The $305 billion highway law deviates from relying on money from fuel taxes and is backed instead by intricate budget transfers unrelated to transportation, such as liquidating a portion of the Federal Reserve surplus and selling units from the country’s Strategic Petroleum Reserve. “A lot of it doesn’t have anything to do with transportation,” Graves said.
Congress opted not to raise taxes on diesel and gasoline to back the FAST Act’s programs despite calls to do so from transportation stakeholders such as the trucking industry. Advances in fuel efficiency and a rejection of traditional driving habits by millennials contributed to the transportation funding shortfall.
Graves was among several current and former lawmakers to emphasize a need for arriving at a way to address the looming transportation funding shortfall during Infrastructure Week, which kicked off May 16.
At an event hosted by the American Society of Civil Engineers, Sens. Shelley Capito (R-W.Va.) and Ben Cardin (D-Md.) reassured stakeholders they would press colleagues in the Senate to address infrastructure funding.
At another event, hosted by the Association of Equipment Manufacturers, House Transportation and Infrastructure Committee member Rep. Garret Graves (R-La.) noted that when states see a long-term commitment of federal dollars for infrastructure, state and local governments will realize economic growth.
“If you have the right spending criteria, decision criteria, in place, you actually save money or generate economic activity by making the right investments,” he said.
While funding large-scale infrastructure projects had garnered bipartisan support for many decades, a bloc of conservative lawmakers on Capitol Hill has pushed back on funding such projects in recent years.
At the Association of Equipment Manufacturers event, Kansas City, Missouri, Mayor Sly James offered a municipal perspective.

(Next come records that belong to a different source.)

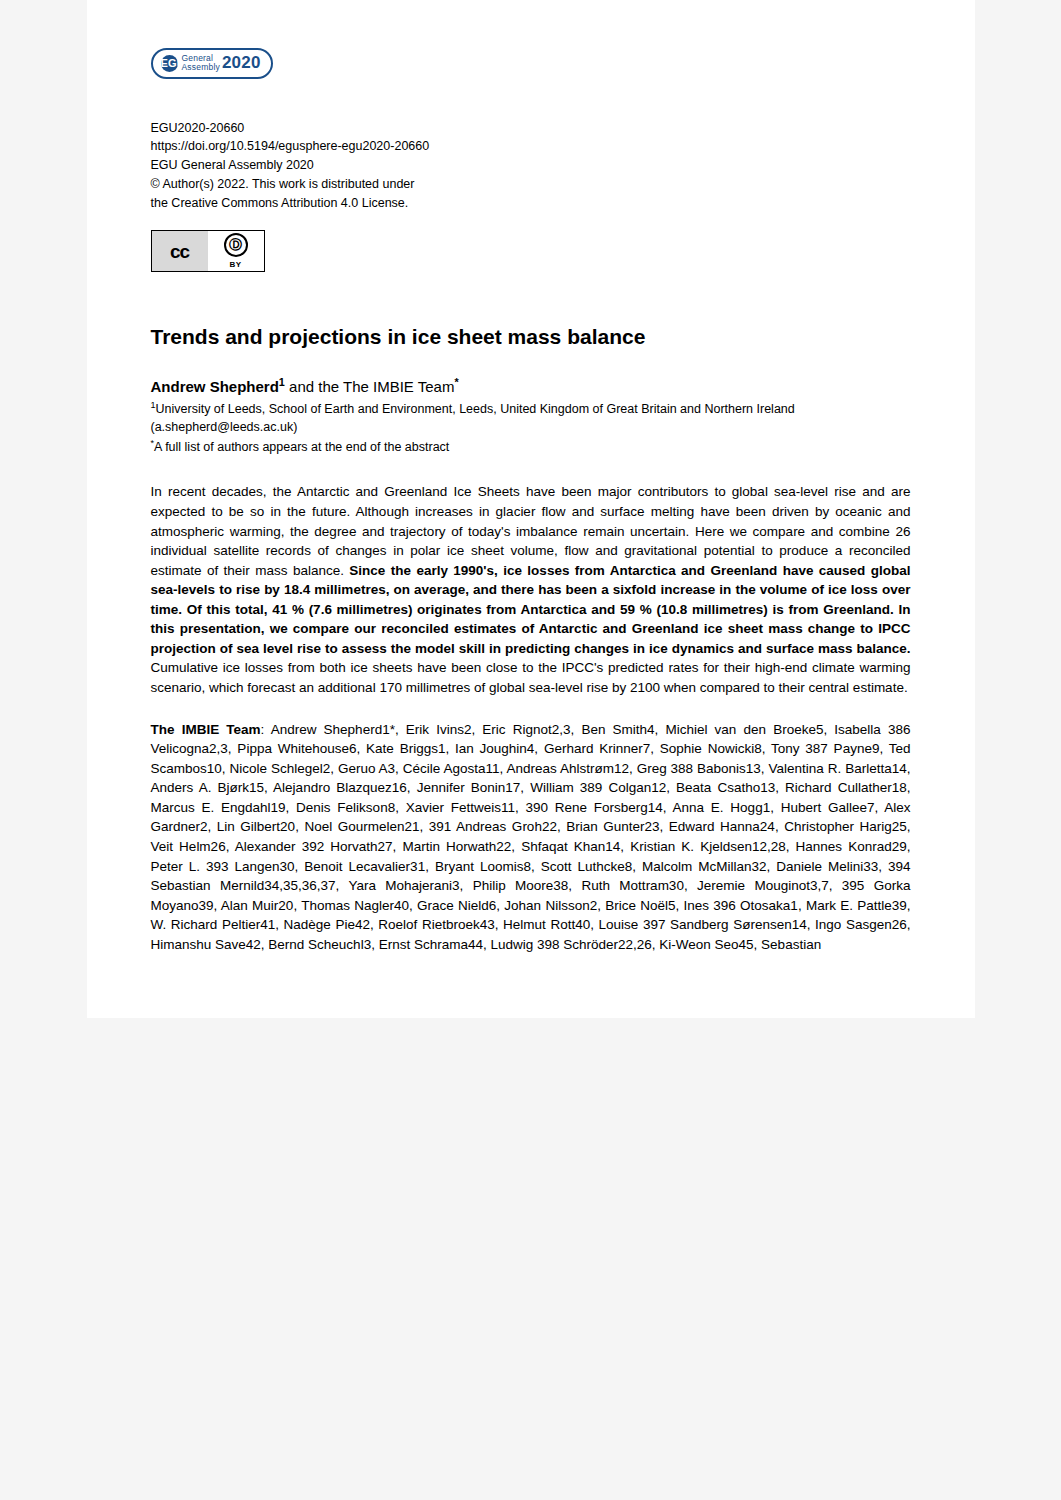EGU General
Assembly 2020
EGU2020-20660
https://doi.org/10.5194/egusphere-egu2020-20660
EGU General Assembly 2020
© Author(s) 2022. This work is distributed under
the Creative Commons Attribution 4.0 License.
cc
Ⓓ
BY
Trends and projections in ice sheet mass balance
Andrew Shepherd1 and the The IMBIE Team*
1University of Leeds, School of Earth and Environment, Leeds, United Kingdom of Great Britain and Northern Ireland (a.shepherd@leeds.ac.uk)
*A full list of authors appears at the end of the abstract
In recent decades, the Antarctic and Greenland Ice Sheets have been major contributors to global sea-level rise and are expected to be so in the future. Although increases in glacier flow and surface melting have been driven by oceanic and atmospheric warming, the degree and trajectory of today's imbalance remain uncertain. Here we compare and combine 26 individual satellite records of changes in polar ice sheet volume, flow and gravitational potential to produce a reconciled estimate of their mass balance. Since the early 1990's, ice losses from Antarctica and Greenland have caused global sea-levels to rise by 18.4 millimetres, on average, and there has been a sixfold increase in the volume of ice loss over time. Of this total, 41 % (7.6 millimetres) originates from Antarctica and 59 % (10.8 millimetres) is from Greenland. In this presentation, we compare our reconciled estimates of Antarctic and Greenland ice sheet mass change to IPCC projection of sea level rise to assess the model skill in predicting changes in ice dynamics and surface mass balance. Cumulative ice losses from both ice sheets have been close to the IPCC's predicted rates for their high-end climate warming scenario, which forecast an additional 170 millimetres of global sea-level rise by 2100 when compared to their central estimate.
The IMBIE Team: Andrew Shepherd1*, Erik Ivins2, Eric Rignot2,3, Ben Smith4, Michiel van den Broeke5, Isabella 386 Velicogna2,3, Pippa Whitehouse6, Kate Briggs1, Ian Joughin4, Gerhard Krinner7, Sophie Nowicki8, Tony 387 Payne9, Ted Scambos10, Nicole Schlegel2, Geruo A3, Cécile Agosta11, Andreas Ahlstrøm12, Greg 388 Babonis13, Valentina R. Barletta14, Anders A. Bjørk15, Alejandro Blazquez16, Jennifer Bonin17, William 389 Colgan12, Beata Csatho13, Richard Cullather18, Marcus E. Engdahl19, Denis Felikson8, Xavier Fettweis11, 390 Rene Forsberg14, Anna E. Hogg1, Hubert Gallee7, Alex Gardner2, Lin Gilbert20, Noel Gourmelen21, 391 Andreas Groh22, Brian Gunter23, Edward Hanna24, Christopher Harig25, Veit Helm26, Alexander 392 Horvath27, Martin Horwath22, Shfaqat Khan14, Kristian K. Kjeldsen12,28, Hannes Konrad29, Peter L. 393 Langen30, Benoit Lecavalier31, Bryant Loomis8, Scott Luthcke8, Malcolm McMillan32, Daniele Melini33, 394 Sebastian Mernild34,35,36,37, Yara Mohajerani3, Philip Moore38, Ruth Mottram30, Jeremie Mouginot3,7, 395 Gorka Moyano39, Alan Muir20, Thomas Nagler40, Grace Nield6, Johan Nilsson2, Brice Noël5, Ines 396 Otosaka1, Mark E. Pattle39, W. Richard Peltier41, Nadège Pie42, Roelof Rietbroek43, Helmut Rott40, Louise 397 Sandberg Sørensen14, Ingo Sasgen26, Himanshu Save42, Bernd Scheuchl3, Ernst Schrama44, Ludwig 398 Schröder22,26, Ki-Weon Seo45, Sebastian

“As one of the U.S. Department of Transportation’s ‘Smart Cities’ finalists, we’ve sought in Kansas City to adopt a forward-looking approach to our infrastructure,” said James, who lamented that there are policymakers who rank infrastructure needs last on their list of priorities.
DOT pledged up to $40 million to a city that adopts innovative technologies, such as self-driving cars, connected vehicles and smart sensors, in their transportation grid.